Maternal
thyroid hormones have dynamic trophic actions during the perinatal development
in particular the developing brain and myelination process. It is widely known
that the appropriate myelinated growth, at postnatal day 25 in the rat, is
responsible for protection and insulation of axons and is vital for the
function of Central Nervous System (CNS), in particular the learning and memory
function. Alternatively, there is a link between the hypothyroidism and the
vulnerability of the CNS to inflammatory diseases by the thymus or spleen (cells
of the immune system). In maternal hypothyroidism, the dysfunction in the
thymic selection increases the accumulation of autoimmune T cells and the risk
of autoimmune-inflammatory disorders in the offspring such as multiple
sclerosis.
Multiple
sclerosis is a long-lasting, neuroinflammatory demyelinating dysfunction of the
CNS that mostly disturbs young adults.

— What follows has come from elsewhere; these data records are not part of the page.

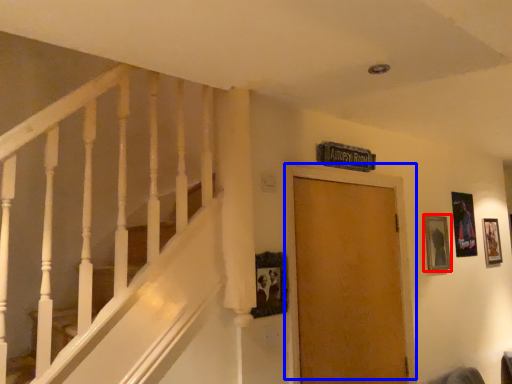
Question: Which object is closer to the camera taking this photo, picture frame (highlighted by a red box) or door (highlighted by a blue box)?

Choices:
 (A) picture frame
 (B) door

Answer: (B)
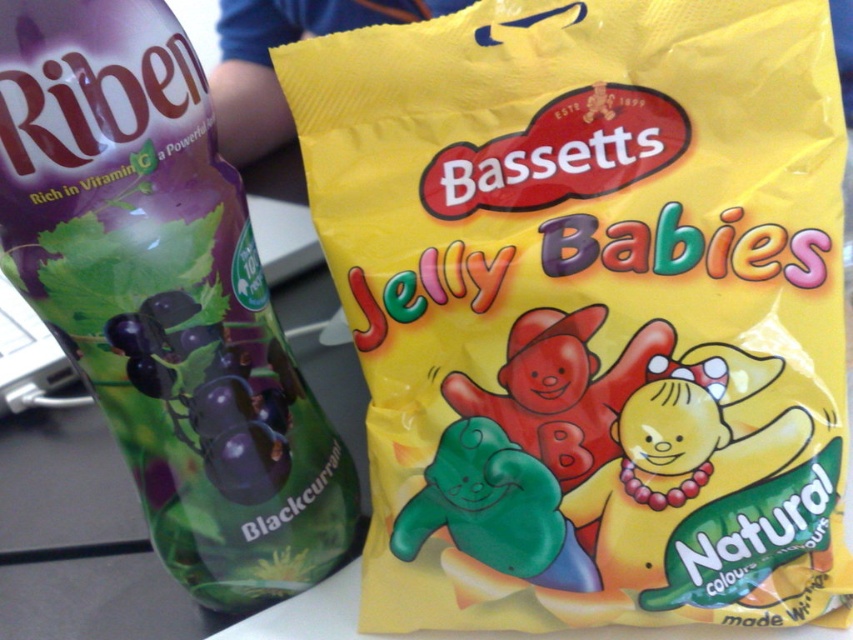
You are a nutritionist organizing a healthy snack display. You have a yellow matte plastic bag of jelly babies at right and a translucent purple bottle at left. The recommended minimum distance between snacks to ensure visibility is 6 inches. Can both snacks be placed as per this requirement?

The yellow matte plastic bag of jelly babies at right and translucent purple bottle at left are 6.10 inches apart from each other, which meets the 6 inch requirement. Therefore, they can be placed as per the requirement.

You are organizing a picnic basket and have space for either the yellow matte plastic bag of jelly babies at right or the translucent purple bottle at left. Based on their widths, which item would fit better in a narrow compartment?

The translucent purple bottle at left would fit better in a narrow compartment since the yellow matte plastic bag of jelly babies at right might be wider than the bottle.

You are a delivery person who needs to place a small package between the yellow matte plastic bag of jelly babies at right and the green rubber bear at center. The package is 5 inches long. Can you fit it in the space between them?

The space between the yellow matte plastic bag of jelly babies at right and the green rubber bear at center is 4.77 inches. Since the package is 5 inches long, it will not fit in the available space.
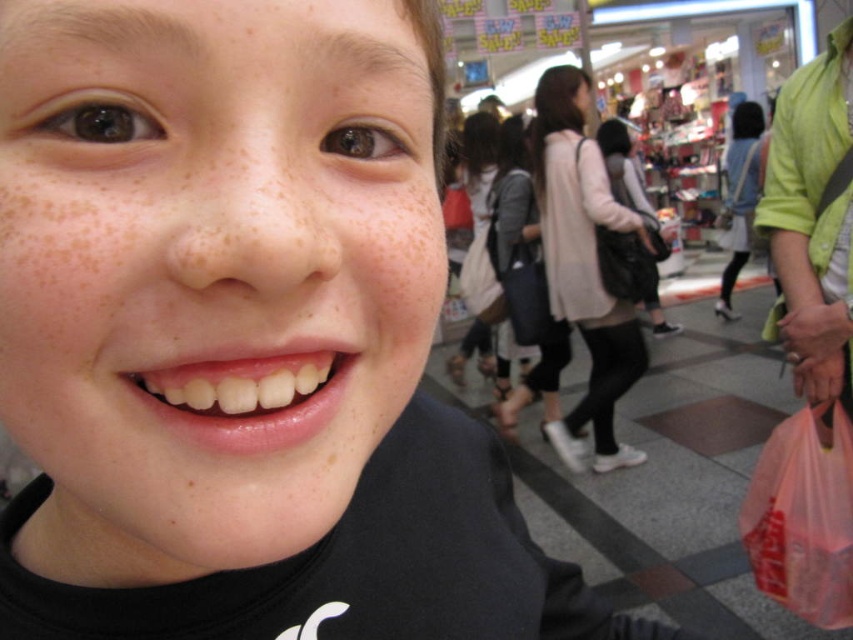
You are a delivery person who needs to place a package on the light pink fabric bag at center. The package is 12 inches long and 8 inches wide. Can you fit it on the bag?

The light pink fabric bag at center is located at point (583, 264). However, without knowing the bag dimensions, it is impossible to determine if the package will fit. Please provide more information about the bag size.

You are standing in a shopping mall and see a light pink fabric bag at center. If you want to pick it up, is it within your reach without moving your feet?

The light pink fabric bag at center is 8.73 feet away from the viewer, which is too far to reach without moving your feet.

You are a photographer trying to capture both the light pink fabric bag at center and the pink plastic bag at lower right in the same frame. Which bag is closer to you, the photographer?

The light pink fabric bag at center is closer to you since it is positioned further to the viewer than the pink plastic bag at lower right.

The etiology of multiple sclerosis might
be due to a disturbance in the genetic process, immunological (autoimmune
disorders), infectious, or environmental factors. Symptoms of multiple
sclerosis during pregnancy are urinary insistence, fatigue, lower extremities
paresthesias and gait difficulties. On the other hand, deficiency in the levels
of maternal THs during the gestation can decrease the growth and
differentiation of myelinated axons and cause permanent defects in the
developing CNS including a mental retardation and cognitive disturbances. In
mild-moderate iodine insufficiency, maternal and neonatal hypothyroxinemia, a
low circulating free T4 with no change in free T3 or thyroid stimulating
hormone (TSH), can disrupt the levels of nuclear Myelin Binding Protein (MBP)
and increase the apoptosis causing a reduction in the cellular survival. More
importantly, Wei et al. reported that hypothyroxinemia due to the maternal mild
iodine decreases the expression of myelin-related proteins and delays the
growth of neonatal myelination. Notably, a reduction in the levels of
gestational THs can increase the severity of multiple sclerosis.